One of the things that attracted me to the father of my two boys was his respectfulness. I knew he viewed me as an equal, someone to be taken seriously, not a “piece of ass”. I felt comfortable with him because I could trust him. Everything went at my pace. Whenever I encountered anyone in my dating experience who came on too strong, he was “outta here”. I alone had control of my body and how I chose to use it.
I raised my sons to regard women as their equals and worthy of respect and now observe them walking the walk and talking the talk. I could not be more proud. After what I have seen of men’s behavior in my life and on TV last week, if I have accomplished nothing more in my life than helping to mold men for the present and future, not mired in the past, I will be happy.

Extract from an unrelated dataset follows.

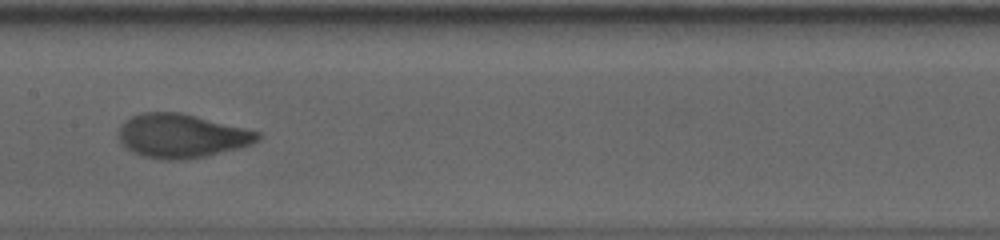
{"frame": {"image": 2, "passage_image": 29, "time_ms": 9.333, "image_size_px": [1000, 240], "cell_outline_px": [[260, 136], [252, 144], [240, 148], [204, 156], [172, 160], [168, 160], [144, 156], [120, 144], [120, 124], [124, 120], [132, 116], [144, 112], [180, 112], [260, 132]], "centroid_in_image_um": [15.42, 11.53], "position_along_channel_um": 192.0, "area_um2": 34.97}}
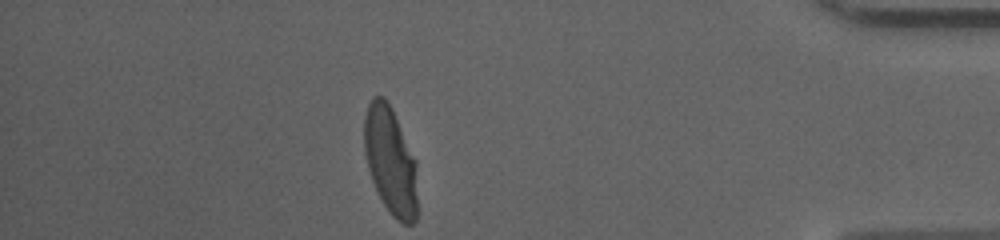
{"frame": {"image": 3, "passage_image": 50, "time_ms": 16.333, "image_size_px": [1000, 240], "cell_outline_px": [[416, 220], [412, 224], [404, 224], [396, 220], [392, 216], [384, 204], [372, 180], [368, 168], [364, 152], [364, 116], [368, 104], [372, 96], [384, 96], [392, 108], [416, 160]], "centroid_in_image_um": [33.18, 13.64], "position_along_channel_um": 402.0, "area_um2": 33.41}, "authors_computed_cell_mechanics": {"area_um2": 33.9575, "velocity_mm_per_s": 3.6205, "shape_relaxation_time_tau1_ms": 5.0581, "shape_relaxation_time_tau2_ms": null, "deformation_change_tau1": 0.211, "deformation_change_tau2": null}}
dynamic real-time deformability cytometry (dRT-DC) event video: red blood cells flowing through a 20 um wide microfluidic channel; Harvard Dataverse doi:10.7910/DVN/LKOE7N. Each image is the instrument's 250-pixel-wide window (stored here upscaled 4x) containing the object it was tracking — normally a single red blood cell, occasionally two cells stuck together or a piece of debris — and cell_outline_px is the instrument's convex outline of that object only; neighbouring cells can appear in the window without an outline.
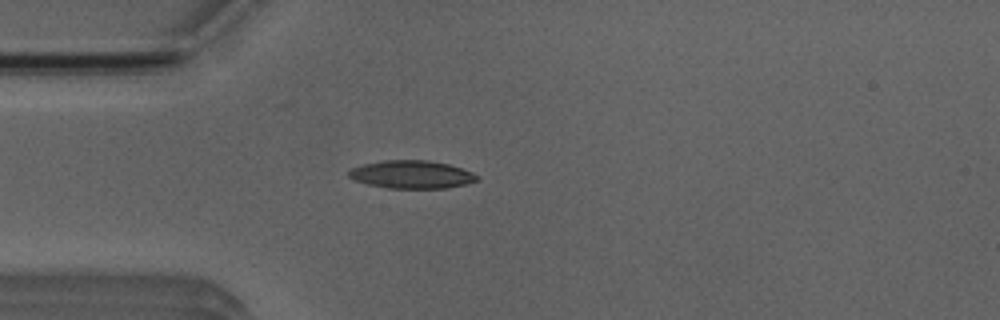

I do not have daughters to whom I can share my experiences and give my advice. But I do have a beautiful college age granddaughter, a beloved niece and great niece. Fortunately, they have been raised by parents who assured them of their worth and to have confidence in their decisions. To them I say, if the situation doesn’t feel right for you, avoid it. If it constitutes harassment or worse, report it. Share these experiences with your friends, parents and if necessary, therapists. It will help you and them as we progress in a world still dominated by men.
This is a time of empowerment for women. Men aren’t yet getting it but we can’t stop this conversation until they do.